Interview de Jean-Marie Andrès, président de la Confédération Nationale des Associations Familiales Catholiques

« Manifester, oui, mais pas sans un travail de fond »Jean-Marie-Andres-des-associations-familiales-catholiques-M.-le-President-lancez-un-debat-sur-le-mariage-homosexuel_lightbox_full

Alors que la 2ème édition des universités d’été des AFC se tient du 28 au 30 août à l’Île-Bouchard, leur nouveau président, Jean-Marie Andrès, invite les familles à continuer à s’investir dans la cité malgré les difficultés.

Quels seront les dossiers prioritaires de la rentrée ?

Le gouvernement a un agenda assez clair sur les thèmes de société. Mais, malgré l’effervescence qu’il y a eu cet été autour de la gestation pour autrui (GPA) et de l’affaire de la mère porteuse thaïlandaise, le dossier prioritaire concerne l’euthanasie, avec la nomination du député Jean Leonetti par François Hollande.

Il est d’ailleurs plus facile pour ce gouvernement d’être transgressif sur l’euthanasie – car beaucoup de Français sont aujourd’hui confrontés à des situations de fin de vie difficiles – que sur la gestation pour autrui, à laquelle nos compatriotes sont majoritairement opposés.
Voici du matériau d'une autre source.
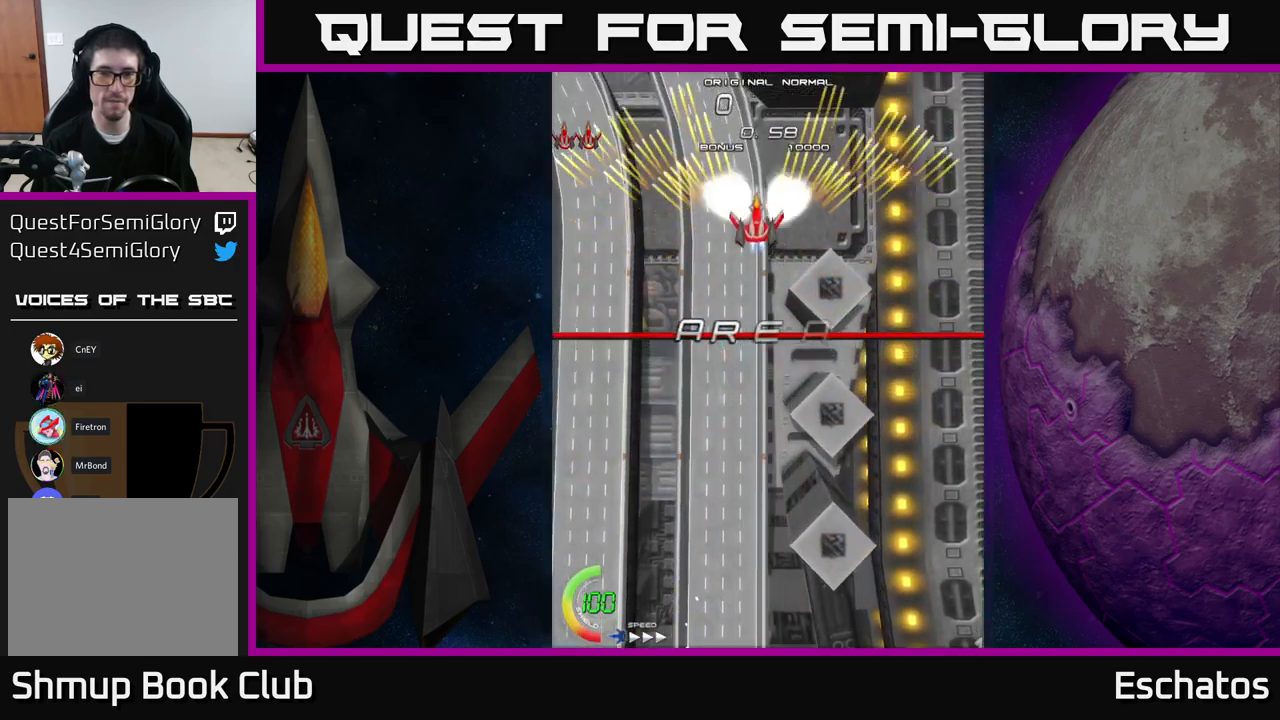
{"buttons": ["A"], "right_stick": "center", "events": [[67, "DPAD_UP", "up"]]}
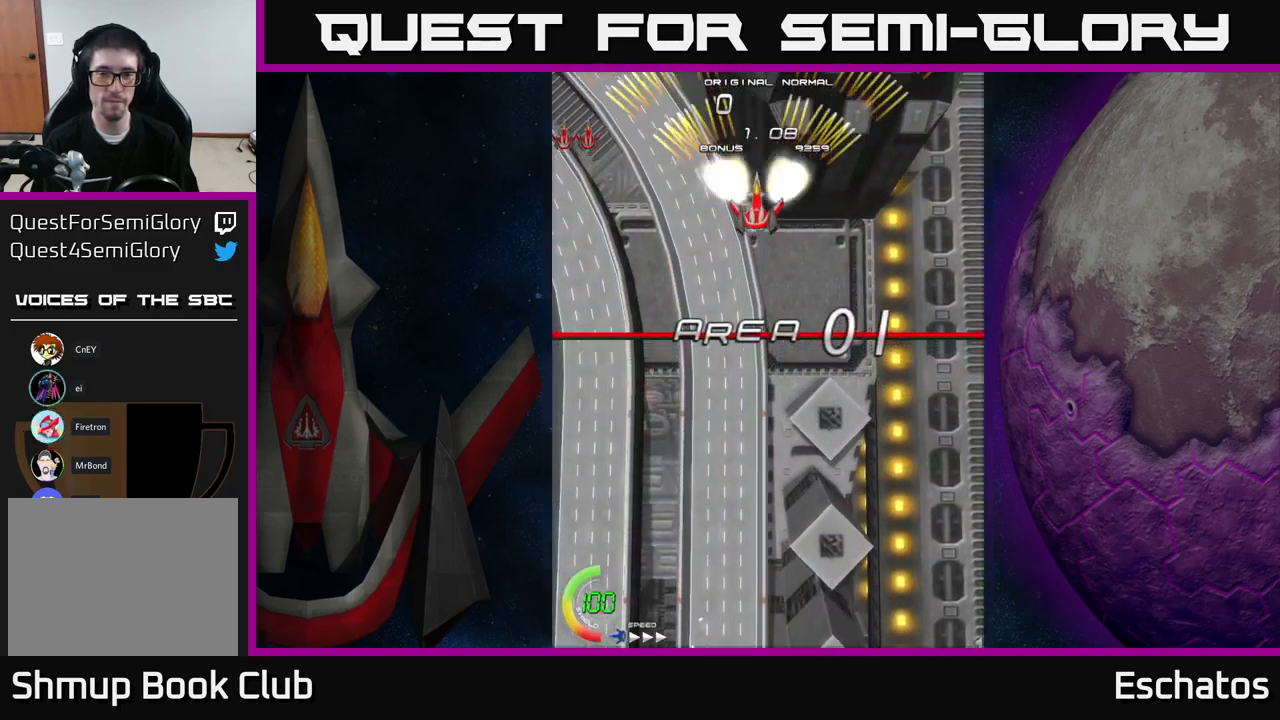
{"buttons": ["A"], "right_stick": "center", "events": [[384, "DPAD_UP", "down"], [434, "DPAD_UP", "up"]]}
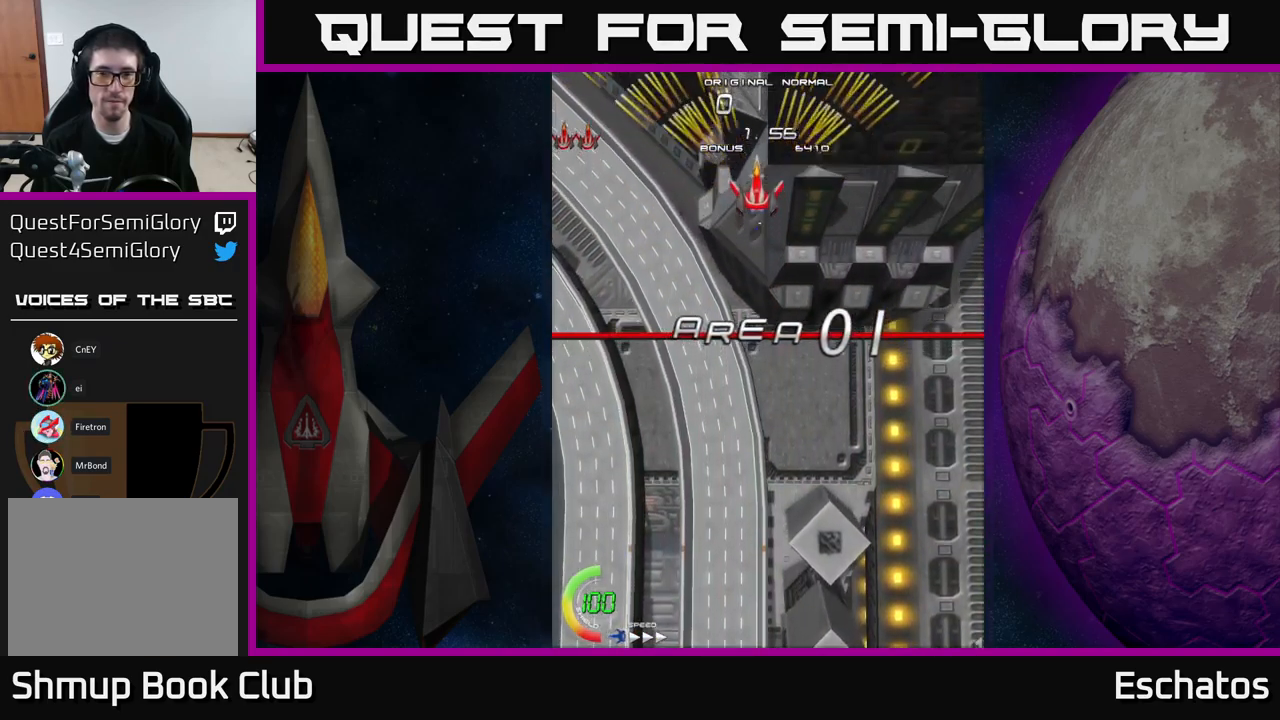
{"buttons": ["A"], "right_stick": "center", "events": []}
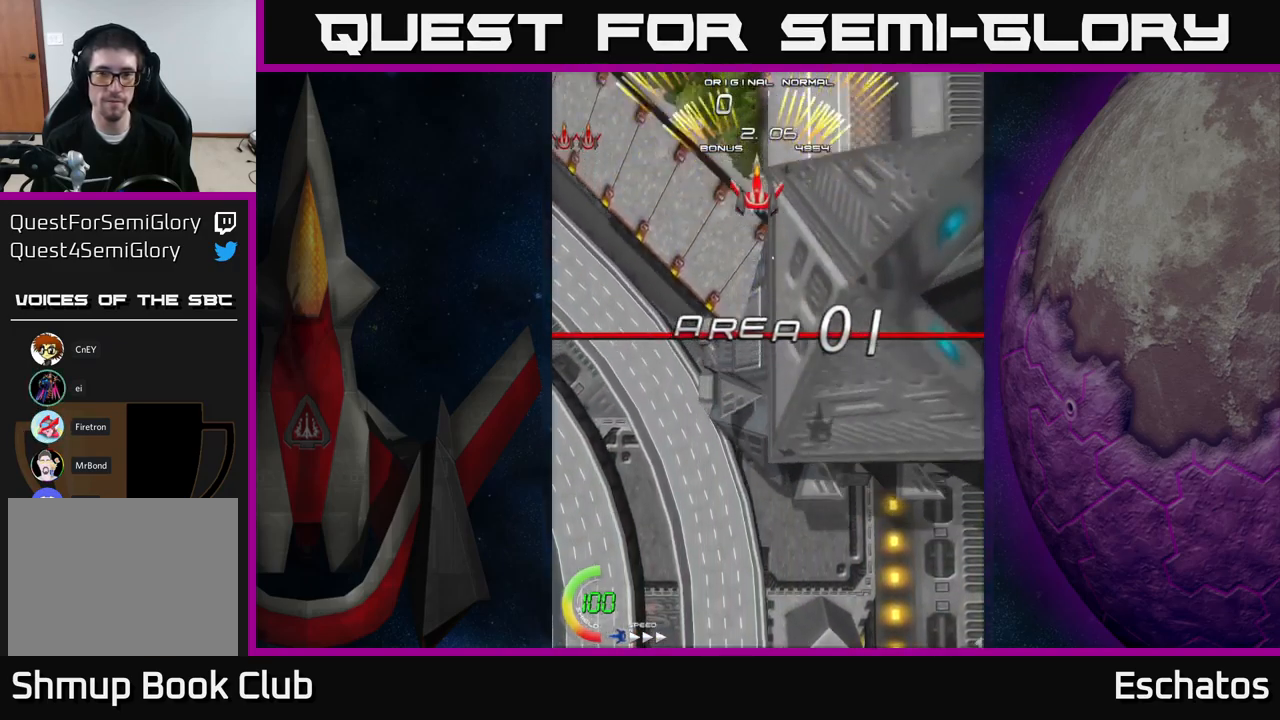
{"buttons": ["A", "DPAD_RIGHT"], "right_stick": "center", "events": [[117, "DPAD_LEFT", "down"], [250, "DPAD_LEFT", "up"], [267, "DPAD_DOWN", "down"], [317, "DPAD_DOWN", "up"], [317, "DPAD_RIGHT", "down"]]}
Bien entendu, nous ne sommes pas à l’abri d’initiatives de la gauche sur la PMA ou la GPA. Ce sont des thématiques sur lesquelles nous devons donc rester vigilants. Cependant, prenons garde de ne pas trop nous focaliser sur la GPA en l’absence de danger législatif, au risque de voir passer une mauvaise loi Leonetti II.

Quel est l’objectif des universités d’été des AFC ?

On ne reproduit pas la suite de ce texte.